Ночь-то белая не обманет: какая-то вся в темном толкнула его и, придерживая платье, пустилась к Аничкову мосту. Все было на ней темное, и платье, и шляпа, и перчатки – он узнал Верочку и бросился за ней. Но у Аничкова моста Верочка смешалась с толпою таких же, – она не одна была в темном.

– Верочка, – кликал он, – Верочка! – заглядывая в глаза каждой темной, и не две, не три, их было много, все они увертывались от него и снова где-то собирались и словно подползали к нему тихо и незаметно, темные и тихие, и темное что-то холодное обвивалось змеей вокруг его сердца.

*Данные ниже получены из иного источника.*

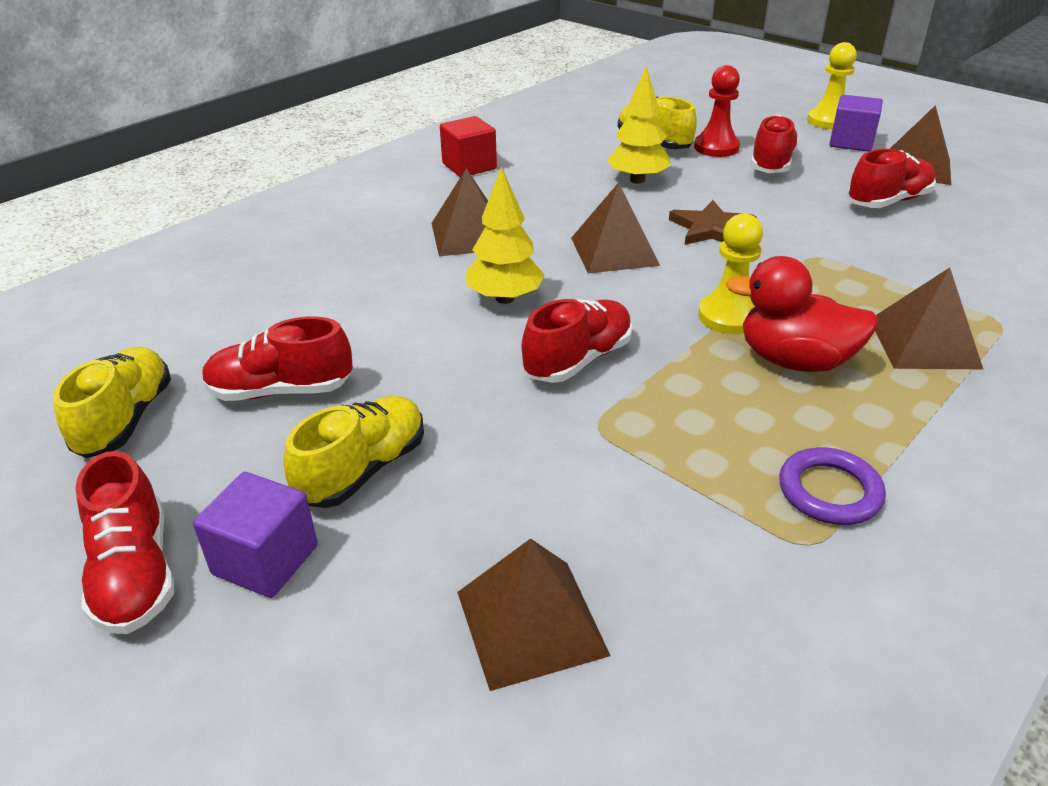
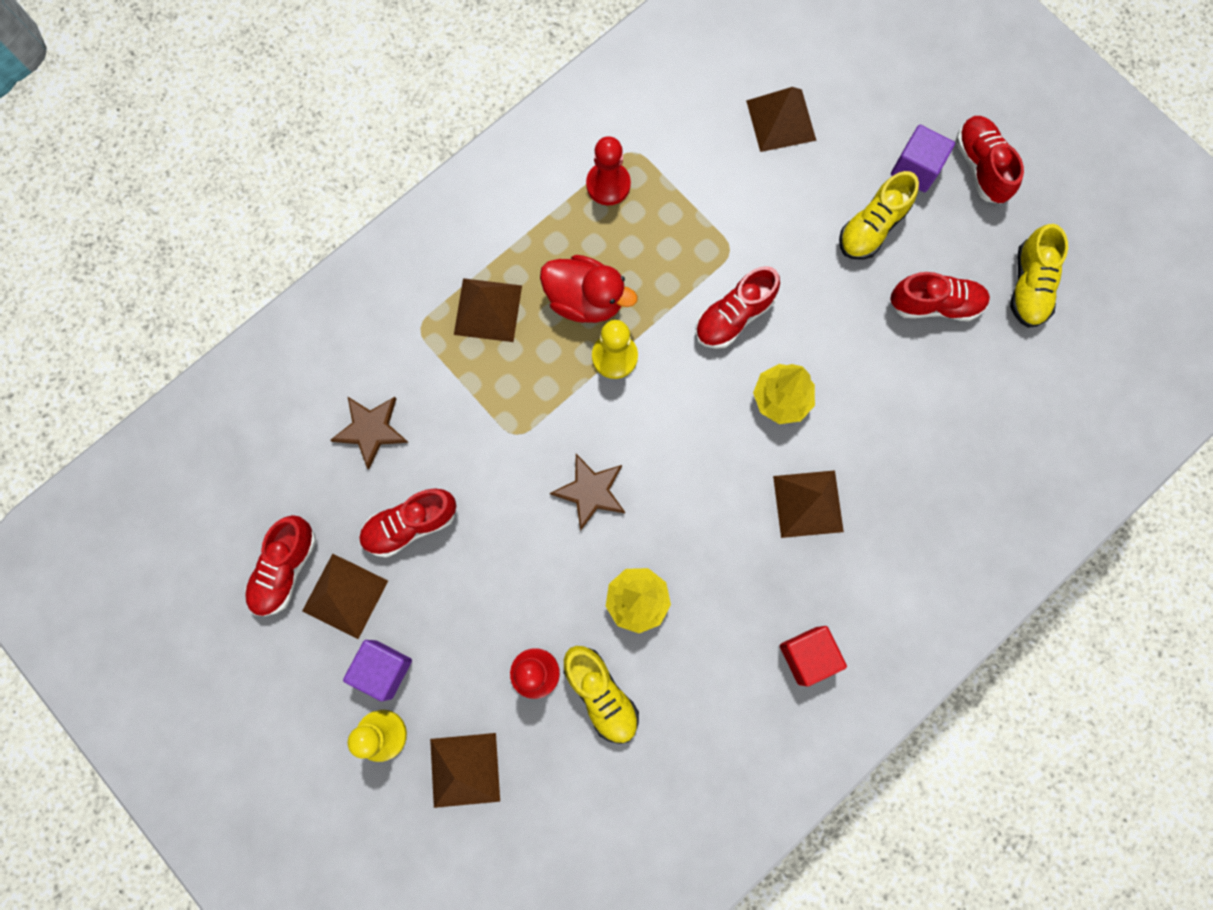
camera: 175 degrees left, 40 degrees up
(614, 251) = (684, 462): brown pyramid -> brown pyramid (465, 770)
(771, 163) = (489, 624): red shoe -> red shoe (285, 569)
(829, 491) = (608, 184): purple ring -> red pawn
(985, 249) = (371, 430): none -> brown star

И ночью, в эту семицкую ночь, приснилось Маракулину, будто сидит он у стола за самоваром в какой-то большой заставленной комнате, и все разбросано и раскидано, как после сборов перед отъездом, и люди все незнакомые – усталые, какие-то понурые в комнате. А по соседству с ним, и это он с отвращением заметил: курносая, зубатая, голая, с нею еще кто-то в темном – нагнулись над рухлядью, разбирают тряпки. И в досаде, схватив стакан, он наметил в пустой голый череп.

А она, курносая, зубатая, голая, поднялась да к двери:

В субботу, – стучит зубами, смеется, – ты не забудь дать фунт Акумовне, – стучит зубами, смеется, – а мать будет в белом, – смеется зубатая.

– Чего фунт, крупы что ли? или серебра? – заспорил он с ожесточением, словно бы оспаривая какое-то последнее право свое не подчиняться никаким срокам, никакой субботе, – да ну же, не дурачься! настоящий фунт стерлингов, да?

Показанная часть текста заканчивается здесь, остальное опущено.